Scott also told the council he fired the bartender who sold alcohol to the minor and that he explained to his employees that such behavior is not acceptable.
“I hired a professional bartender. I expected him to be exactly that. I terminated him the day I found out about it. I have no tolerance for that,” he said.
The penalties were recommended by a team consisting of City Clerk Julie Jordan, police Capt. Joel Rae and city staff attorney Dan Foote. The penalties stipulate that businesses serve their suspensions on consecutive days similar to the days the businesses were cited. Cantina and the Fireside Bar will serve one day of their suspensions on April 21, a Friday, because they were cited Dec. 16, also a Friday.
Fireside’s days in abeyance will not be served unless the business is cited during the next year for failing another compliance check or other liquor law.
Thursday’s hearing was part of a new process established so the council can better regulate and punish businesses that sell alcohol to underage buyers. Under a new ordinance, the council can fine businesses or suspend their liquor licenses for violations of liquor laws or compliance check failures.

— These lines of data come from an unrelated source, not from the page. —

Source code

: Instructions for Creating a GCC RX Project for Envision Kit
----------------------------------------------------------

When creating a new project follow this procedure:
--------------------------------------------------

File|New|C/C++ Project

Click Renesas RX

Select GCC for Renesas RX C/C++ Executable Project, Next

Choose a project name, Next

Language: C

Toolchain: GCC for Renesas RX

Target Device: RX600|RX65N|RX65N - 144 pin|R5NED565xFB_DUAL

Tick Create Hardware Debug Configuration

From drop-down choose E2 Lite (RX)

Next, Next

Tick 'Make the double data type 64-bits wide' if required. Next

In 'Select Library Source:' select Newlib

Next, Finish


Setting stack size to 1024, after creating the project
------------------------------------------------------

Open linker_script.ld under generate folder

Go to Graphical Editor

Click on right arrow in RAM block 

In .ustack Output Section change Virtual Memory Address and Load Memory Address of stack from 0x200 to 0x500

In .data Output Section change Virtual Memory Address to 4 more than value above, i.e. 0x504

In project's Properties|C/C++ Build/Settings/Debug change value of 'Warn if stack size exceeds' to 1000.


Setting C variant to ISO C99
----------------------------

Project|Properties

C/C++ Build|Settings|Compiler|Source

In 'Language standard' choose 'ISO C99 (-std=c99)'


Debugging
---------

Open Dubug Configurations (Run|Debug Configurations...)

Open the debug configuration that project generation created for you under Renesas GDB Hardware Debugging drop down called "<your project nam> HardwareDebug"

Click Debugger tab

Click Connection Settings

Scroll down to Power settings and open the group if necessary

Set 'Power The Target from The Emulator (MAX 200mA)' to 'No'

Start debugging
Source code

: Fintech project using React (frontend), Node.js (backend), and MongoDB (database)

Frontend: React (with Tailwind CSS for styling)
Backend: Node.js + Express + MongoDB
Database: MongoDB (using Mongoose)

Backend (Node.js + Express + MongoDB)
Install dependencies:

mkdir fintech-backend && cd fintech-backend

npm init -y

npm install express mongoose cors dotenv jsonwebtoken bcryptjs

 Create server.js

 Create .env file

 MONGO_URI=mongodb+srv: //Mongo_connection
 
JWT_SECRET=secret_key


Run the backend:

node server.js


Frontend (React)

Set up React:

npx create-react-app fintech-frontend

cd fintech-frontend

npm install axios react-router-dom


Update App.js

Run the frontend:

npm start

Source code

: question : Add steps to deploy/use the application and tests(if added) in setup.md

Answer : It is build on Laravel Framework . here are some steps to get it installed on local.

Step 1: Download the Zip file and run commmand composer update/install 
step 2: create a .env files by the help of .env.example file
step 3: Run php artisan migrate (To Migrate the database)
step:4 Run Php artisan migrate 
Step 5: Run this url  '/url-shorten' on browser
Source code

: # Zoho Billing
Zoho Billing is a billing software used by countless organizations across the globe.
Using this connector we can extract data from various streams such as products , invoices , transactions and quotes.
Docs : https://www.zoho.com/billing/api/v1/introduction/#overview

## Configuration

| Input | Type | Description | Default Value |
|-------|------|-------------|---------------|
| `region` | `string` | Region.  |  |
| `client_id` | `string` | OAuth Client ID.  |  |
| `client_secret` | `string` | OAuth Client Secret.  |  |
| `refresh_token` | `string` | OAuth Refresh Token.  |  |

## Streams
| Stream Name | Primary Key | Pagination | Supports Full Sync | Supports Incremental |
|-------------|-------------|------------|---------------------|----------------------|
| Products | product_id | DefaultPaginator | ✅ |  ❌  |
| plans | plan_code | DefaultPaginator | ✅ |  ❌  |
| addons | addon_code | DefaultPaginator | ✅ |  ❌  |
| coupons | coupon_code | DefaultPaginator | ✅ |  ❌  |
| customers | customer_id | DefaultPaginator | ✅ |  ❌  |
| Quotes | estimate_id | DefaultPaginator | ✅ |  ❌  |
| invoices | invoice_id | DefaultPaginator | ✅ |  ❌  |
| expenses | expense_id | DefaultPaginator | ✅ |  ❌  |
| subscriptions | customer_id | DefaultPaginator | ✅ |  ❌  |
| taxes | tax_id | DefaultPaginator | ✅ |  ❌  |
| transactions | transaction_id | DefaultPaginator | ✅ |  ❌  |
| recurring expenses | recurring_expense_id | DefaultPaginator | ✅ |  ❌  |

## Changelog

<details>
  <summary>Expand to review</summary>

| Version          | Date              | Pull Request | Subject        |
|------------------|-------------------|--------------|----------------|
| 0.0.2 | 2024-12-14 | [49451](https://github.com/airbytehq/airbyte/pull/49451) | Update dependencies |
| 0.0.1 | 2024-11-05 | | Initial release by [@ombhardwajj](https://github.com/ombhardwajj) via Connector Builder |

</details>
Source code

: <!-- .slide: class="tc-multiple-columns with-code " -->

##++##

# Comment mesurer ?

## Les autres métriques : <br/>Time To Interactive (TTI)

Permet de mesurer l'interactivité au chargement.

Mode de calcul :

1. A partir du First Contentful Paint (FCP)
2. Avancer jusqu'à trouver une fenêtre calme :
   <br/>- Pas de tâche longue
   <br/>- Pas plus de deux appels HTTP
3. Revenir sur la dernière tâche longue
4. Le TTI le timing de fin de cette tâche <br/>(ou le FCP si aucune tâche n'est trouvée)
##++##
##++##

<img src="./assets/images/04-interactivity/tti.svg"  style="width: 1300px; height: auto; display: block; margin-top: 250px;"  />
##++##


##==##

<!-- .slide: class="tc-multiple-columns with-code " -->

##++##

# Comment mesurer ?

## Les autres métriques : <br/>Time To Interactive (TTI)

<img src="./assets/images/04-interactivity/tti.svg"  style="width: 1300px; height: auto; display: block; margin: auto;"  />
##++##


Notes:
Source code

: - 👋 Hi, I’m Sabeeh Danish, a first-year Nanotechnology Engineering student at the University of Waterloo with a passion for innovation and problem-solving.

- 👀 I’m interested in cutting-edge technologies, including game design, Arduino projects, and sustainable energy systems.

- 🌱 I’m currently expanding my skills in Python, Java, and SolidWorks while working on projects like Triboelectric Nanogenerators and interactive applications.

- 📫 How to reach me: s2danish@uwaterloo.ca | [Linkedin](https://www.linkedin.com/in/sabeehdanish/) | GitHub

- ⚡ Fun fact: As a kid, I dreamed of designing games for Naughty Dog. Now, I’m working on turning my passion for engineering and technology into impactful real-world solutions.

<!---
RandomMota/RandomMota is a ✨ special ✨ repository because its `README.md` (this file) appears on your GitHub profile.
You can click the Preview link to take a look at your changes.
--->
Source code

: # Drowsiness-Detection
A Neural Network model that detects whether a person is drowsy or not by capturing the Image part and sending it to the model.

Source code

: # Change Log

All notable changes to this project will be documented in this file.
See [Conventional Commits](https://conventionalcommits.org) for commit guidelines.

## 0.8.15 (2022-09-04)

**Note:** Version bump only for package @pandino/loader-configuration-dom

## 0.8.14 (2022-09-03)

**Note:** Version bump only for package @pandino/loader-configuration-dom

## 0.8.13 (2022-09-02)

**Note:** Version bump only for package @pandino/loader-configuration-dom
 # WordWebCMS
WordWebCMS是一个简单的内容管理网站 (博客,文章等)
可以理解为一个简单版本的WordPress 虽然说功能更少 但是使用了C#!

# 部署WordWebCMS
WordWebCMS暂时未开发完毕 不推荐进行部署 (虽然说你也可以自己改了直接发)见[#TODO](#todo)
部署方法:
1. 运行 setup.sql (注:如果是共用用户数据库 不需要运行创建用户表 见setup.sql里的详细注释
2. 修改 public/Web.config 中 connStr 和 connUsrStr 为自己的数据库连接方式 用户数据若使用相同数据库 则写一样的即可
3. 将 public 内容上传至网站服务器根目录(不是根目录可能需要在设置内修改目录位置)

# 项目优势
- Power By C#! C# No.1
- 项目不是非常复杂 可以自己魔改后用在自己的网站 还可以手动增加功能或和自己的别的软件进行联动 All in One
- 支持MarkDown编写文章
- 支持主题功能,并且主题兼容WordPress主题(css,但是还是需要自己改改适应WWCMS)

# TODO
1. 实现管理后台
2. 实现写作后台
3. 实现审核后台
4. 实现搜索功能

The ordinance was passed after a September alcohol compliance check during which nine of 11 businesses sold alcohol to an underage person who was cooperating with police.

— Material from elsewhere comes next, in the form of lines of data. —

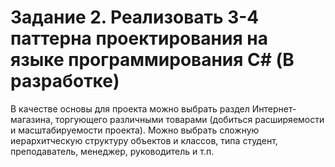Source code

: # Задание 2. Реализовать 3-4 паттерна проектирования на языке программирования C# (В разработке)

В качестве основы для проекта можно выбрать раздел Интернет-магазина, торгующего различными товарами (добиться расширяемости и масштабируемости проекта).
Можно выбрать сложную иерархитческую структуру объектов и классов, типа студент, преподаватель, менеджер, руководитель и т.п.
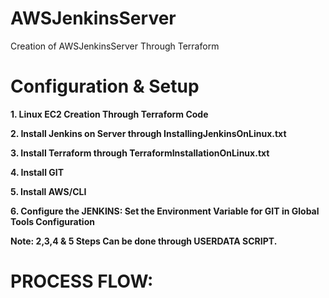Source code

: # AWSJenkinsServer
Creation of AWSJenkinsServer Through Terraform

# Configuration & Setup

**1. Linux EC2 Creation Through Terraform Code**

**2. Install Jenkins on Server through InstallingJenkinsOnLinux.txt**

**3. Install Terraform through TerraformInstallationOnLinux.txt**

**4. Install GIT**

**5. Install AWS/CLI**

**6. Configure the JENKINS: Set the Environment Variable for GIT in Global Tools Configuration**

**Note: 2,3,4 & 5 Steps Can be done through USERDATA SCRIPT.**


# PROCESS FLOW:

In March, Steamboat Dis–count Liquors and Dos Amigos accepted plea offers in their cases. Steamboat Discount Liquors was given a 10-day suspension with seven days held in abeyance, and Dos Amigos was given a five-day suspension with three days held in abeyance.

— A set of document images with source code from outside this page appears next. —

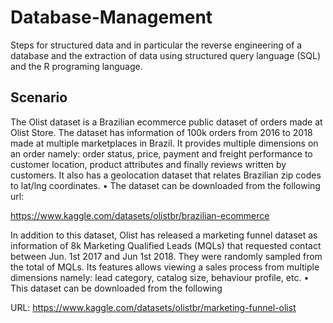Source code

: # Database-Management
Steps for structured data and in particular the reverse engineering of a database and the extraction of data using structured query language (SQL) and the R programing language.

## Scenario
The Olist dataset is a Brazilian ecommerce public dataset of orders made at Olist Store. The dataset 
has information of 100k orders from 2016 to 2018 made at multiple marketplaces in Brazil. It 
provides multiple dimensions on an order namely: order status, price, payment and freight 
performance to customer location, product attributes and finally reviews written by customers. It 
also has a geolocation dataset that relates Brazilian zip codes to lat/lng coordinates.
• The dataset can be downloaded from the following url: 

https://www.kaggle.com/datasets/olistbr/brazilian-ecommerce

In addition to this dataset, Olist has released a marketing funnel dataset as information of 8k 
Marketing Qualified Leads (MQLs) that requested contact between Jun. 1st 2017 and Jun 1st 2018. 
They were randomly sampled from the total of MQLs. Its features allows viewing a sales process 
from multiple dimensions namely: lead category, catalog size, behaviour profile, etc.
• This dataset can be downloaded from the following 

URL: https://www.kaggle.com/datasets/olistbr/marketing-funnel-olist
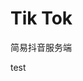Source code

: <!--
 * @Author: beihan 3418063206@qq.com
 * @Date: 2022-05-06 17:08:48
 * @LastEditors: beihan 3418063206@qq.com
 * @LastEditTime: 2022-05-06 17:31:36
 * @FilePath: \TikTok\README.md
 * @Description: 这是默认设置,请设置`customMade`, 打开koroFileHeader查看配置 进行设置: https://github.com/OBKoro1/koro1FileHeader/wiki/%E9%85%8D%E7%BD%AE
-->
# Tik Tok
简易抖音服务端

test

Market on the Mountain and Rio Grande Mexican Restaurant are scheduled to appear before the City Council at Noon May 4. They will be the last two businesses that failed a December compliance check to appear before the council.
On Thursday, the Browns told council members about the additional steps they have taken to deter their employees from selling alcohol to minors. They said those steps include random, in-house compliance checks and additional staff training.
The Browns said they didn’t think the punishment they were offered was appropriate because they never had failed a compliance check at either of their two downtown restaurants. In addition to the Cantina, the Browns own Mambo Italiano.
“We felt like not only was (the compliance check failure) unintentional, but that we took many, many steps to prevent it,” Jeff Brown said.
After deliberating for about 30 minutes, City Council President Ken Brenner told the Browns the decision would not be changed because the council is trying to send a message to Steamboat’s bars and restaurants.
Council member Loui Antonucci said, “Several months ago, (the City Council) took a no-tolerance stand because we knew compliance was out of control. Our intent is to cut down on underage drinking and solve a major problem that is facing this community. A law broken is a law broken.”
Brenner told Jeff Brown that Cantina serves as a model for how businesses should train employees in proper liquor handling but that he could not overlook the fact that it failed a compliance check.
Brown said he was disappointed with the council’s decision and thinks that punishing an entire establishment is not fair to the employees who did nothing wrong. Those employees lose money from not being able to serve alcohol. Brown also said it’s unfair to punish business owners who properly train their employees. They also suffer because of the mistake of a single worker.
“I think it’s the inherent unfairness of closing someone down,” he said.